The others followed her gaze to see why she had stopped her story, no doubt. His mother was the first to react. “Oh, Rhys dear. Do come in, we were hoping you could join us before dinner.”

She’d risen, as had the others, and he felt a twinge of guilt for having disrupted their amusement.

But only a very small twinge. A much larger part of him was irritated by the whole scenario. Something about finding them all laughing in his home but without him…it had not settled well. Besides, it was not proper for a young woman to be performing as if she were a common actress.

His mental lecture on propriety was cut short as his brother and sister-in-law greeted him, followed by a much more subdued, but no less amused Georgie.

“And you remember Miss Cleveland, of course,” Nicholas said.

“Of course,” he gave her a short nod in response to her pretty curtsy.

“Your Grace,” she said.

“Georgie was just recounting a rather amusing incident,” his mother said.
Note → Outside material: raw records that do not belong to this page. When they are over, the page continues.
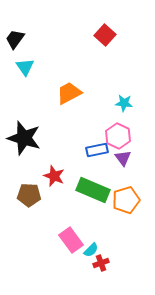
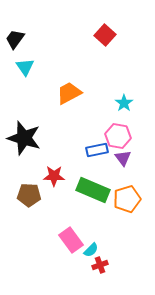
cyan star: rotated 30 degrees clockwise
pink hexagon: rotated 15 degrees counterclockwise
red star: rotated 20 degrees counterclockwise
orange pentagon: moved 1 px right, 1 px up
red cross: moved 1 px left, 2 px down
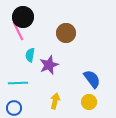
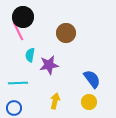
purple star: rotated 12 degrees clockwise
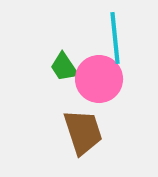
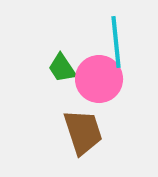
cyan line: moved 1 px right, 4 px down
green trapezoid: moved 2 px left, 1 px down
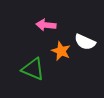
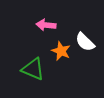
white semicircle: rotated 20 degrees clockwise
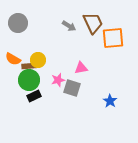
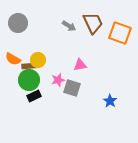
orange square: moved 7 px right, 5 px up; rotated 25 degrees clockwise
pink triangle: moved 1 px left, 3 px up
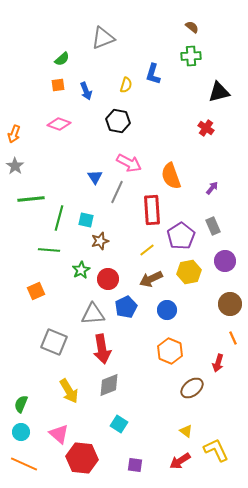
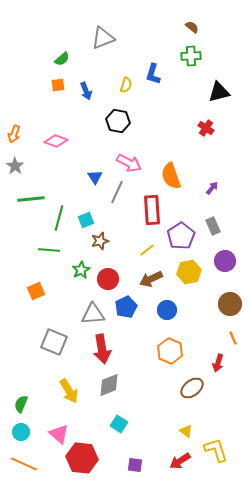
pink diamond at (59, 124): moved 3 px left, 17 px down
cyan square at (86, 220): rotated 35 degrees counterclockwise
yellow L-shape at (216, 450): rotated 8 degrees clockwise
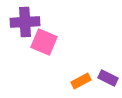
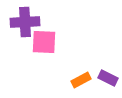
pink square: rotated 20 degrees counterclockwise
orange rectangle: moved 1 px up
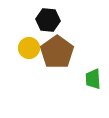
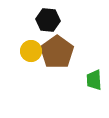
yellow circle: moved 2 px right, 3 px down
green trapezoid: moved 1 px right, 1 px down
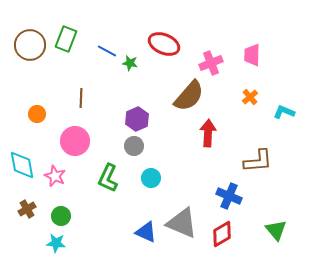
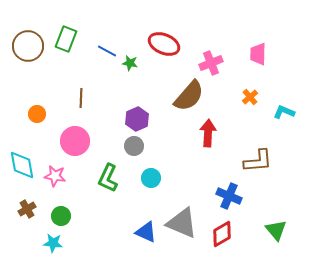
brown circle: moved 2 px left, 1 px down
pink trapezoid: moved 6 px right, 1 px up
pink star: rotated 15 degrees counterclockwise
cyan star: moved 3 px left
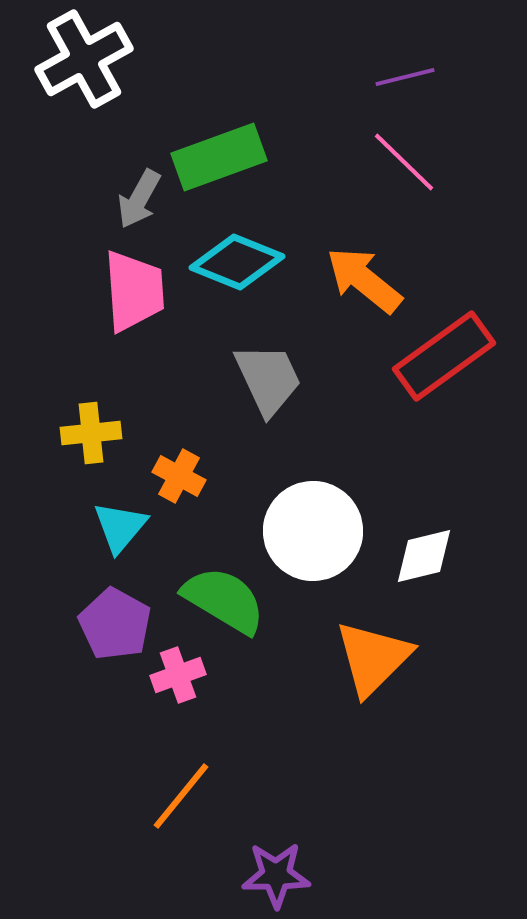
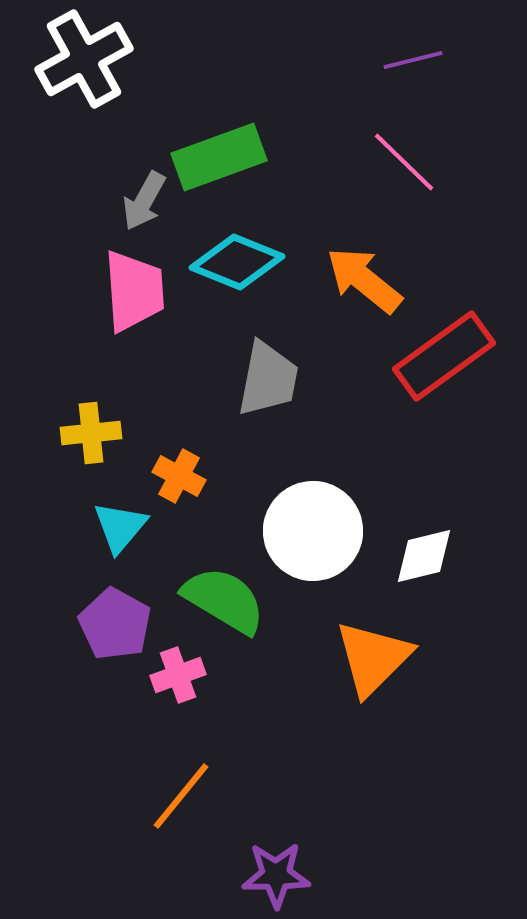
purple line: moved 8 px right, 17 px up
gray arrow: moved 5 px right, 2 px down
gray trapezoid: rotated 36 degrees clockwise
She wore the kind of tolerant smile he’d thought was solely reserved for Nicholas but which now appeared to extend to his entire family, in-laws included.

“Indeed,” he said slowly, allowing his withering gaze to speak his true mind. “So I gathered.”

He’d used his best ducal tone, the one which made servants tremble and grown men pale.

Apparently it made Georgie laugh. He caught the way she pressed her lips together suddenly, the way her eyes danced with it, the way her body nearly shook with the effort to hold it in.

Bloody hell. She was laughing at him. Not outright, of course. She was not quite so uncouth, thank the heavens. But there was no denying the fact that she found him amusing.

In a startling moment of clarity, he could perfectly imagine her standing in front of her family and friends, sneering down at them and lowering her voice melodramatically. Indeed, she’d drawl with a sniff. So I gathered.